→ **EXERCISE AIM**: Write out the entries below exactly as they stand. Skip every image.

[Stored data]
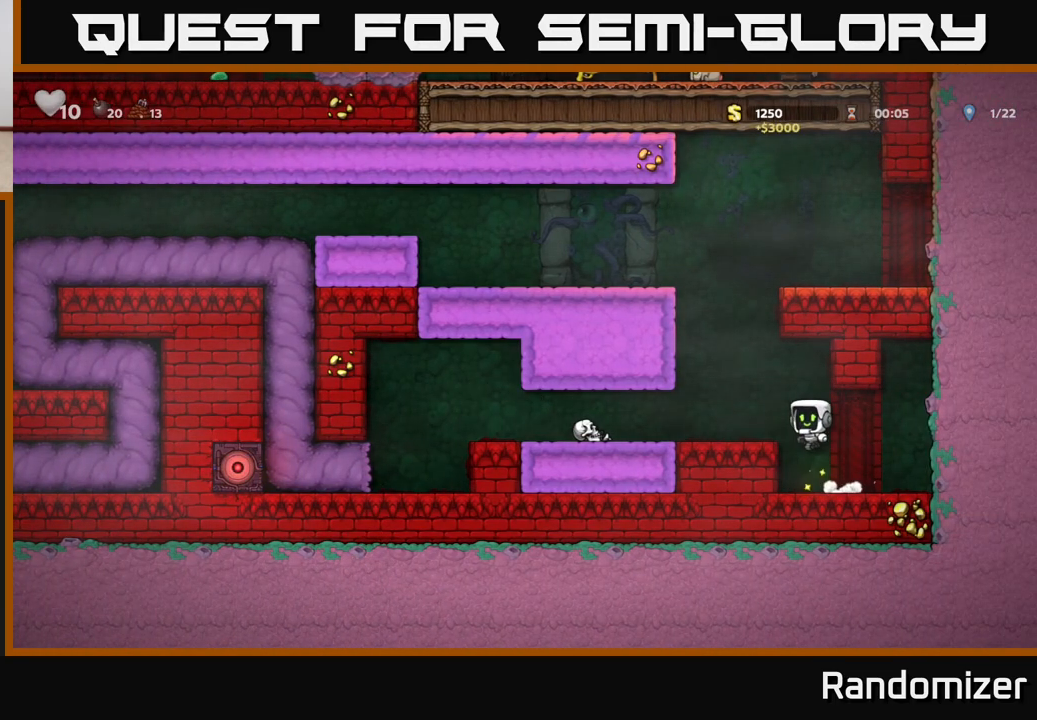
{"buttons": [], "left_stick": "left", "right_stick": "center", "events": [[67, "A", "up"]]}
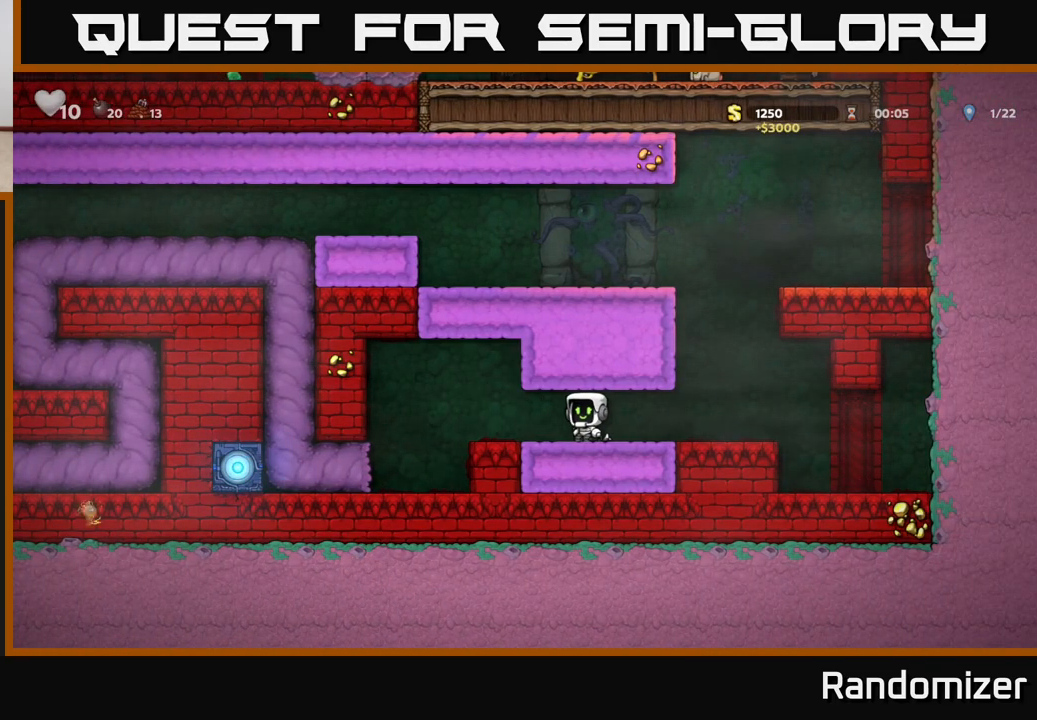
{"buttons": [], "left_stick": "left", "right_stick": "center", "events": [[350, "left_stick", "center"], [500, "left_stick", "left"]]}
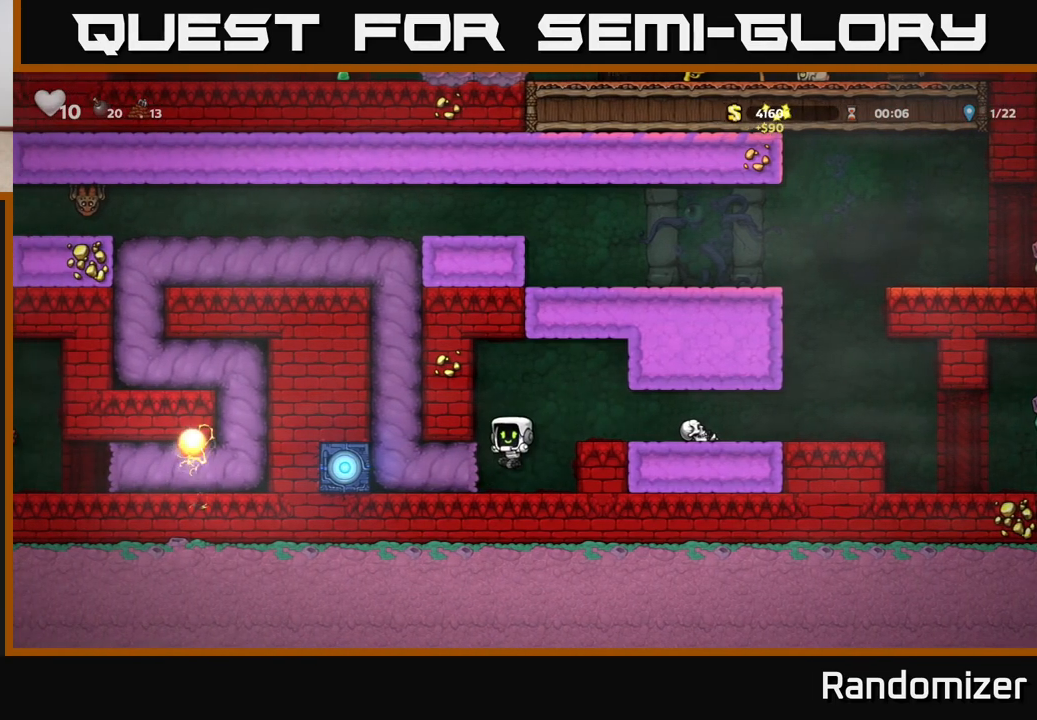
{"buttons": [], "left_stick": "left", "right_stick": "center", "events": []}
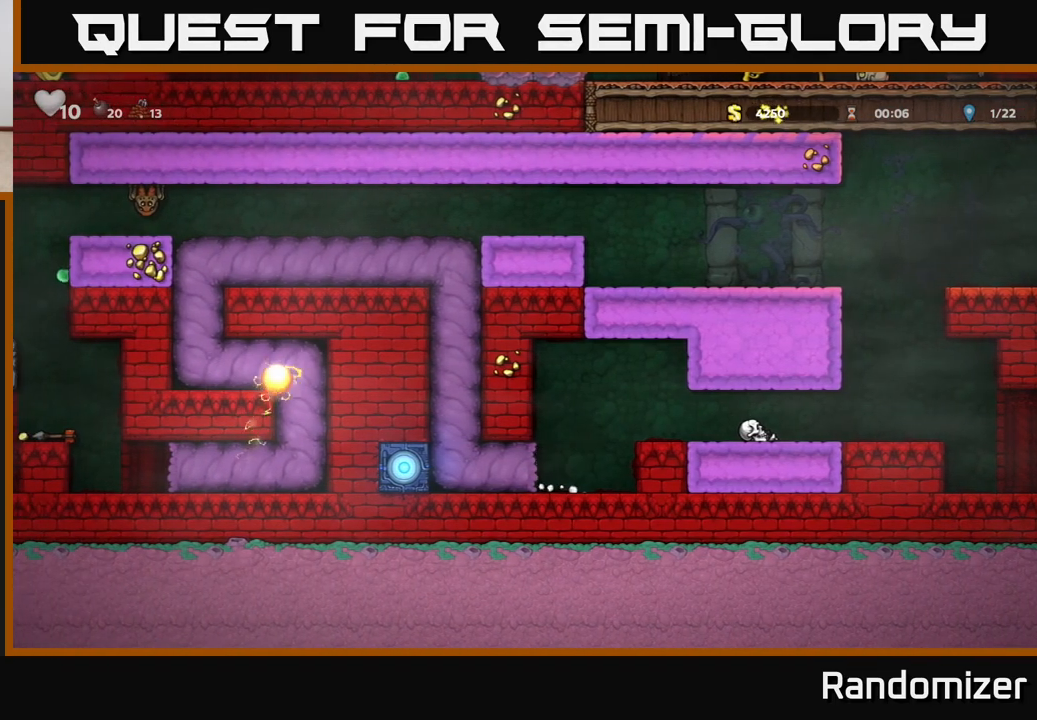
{"buttons": [], "left_stick": "center", "right_stick": "center", "events": [[167, "left_stick", "center"]]}
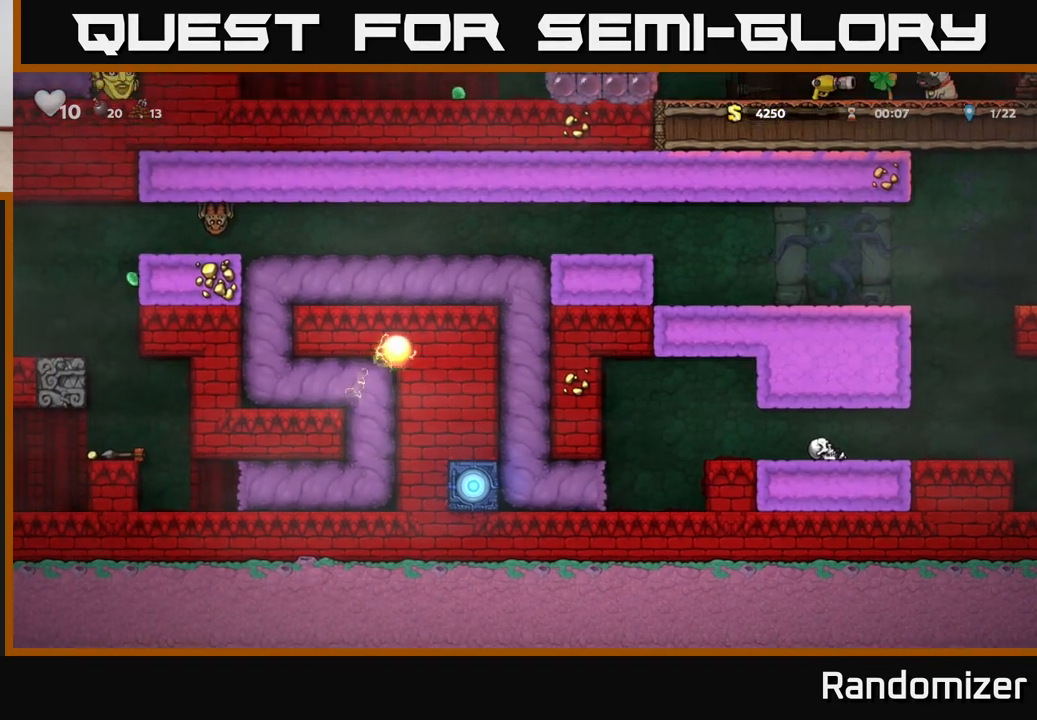
{"buttons": [], "left_stick": "center", "right_stick": "center", "events": []}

→ **OUTPUT BELOW**:
{"buttons": [], "left_stick": "left", "right_stick": "center", "events": [[67, "A", "up"]]}
{"buttons": [], "left_stick": "left", "right_stick": "center", "events": [[350, "left_stick", "center"], [500, "left_stick", "left"]]}
{"buttons": [], "left_stick": "left", "right_stick": "center", "events": []}
{"buttons": [], "left_stick": "center", "right_stick": "center", "events": [[167, "left_stick", "center"]]}
{"buttons": [], "left_stick": "center", "right_stick": "center", "events": []}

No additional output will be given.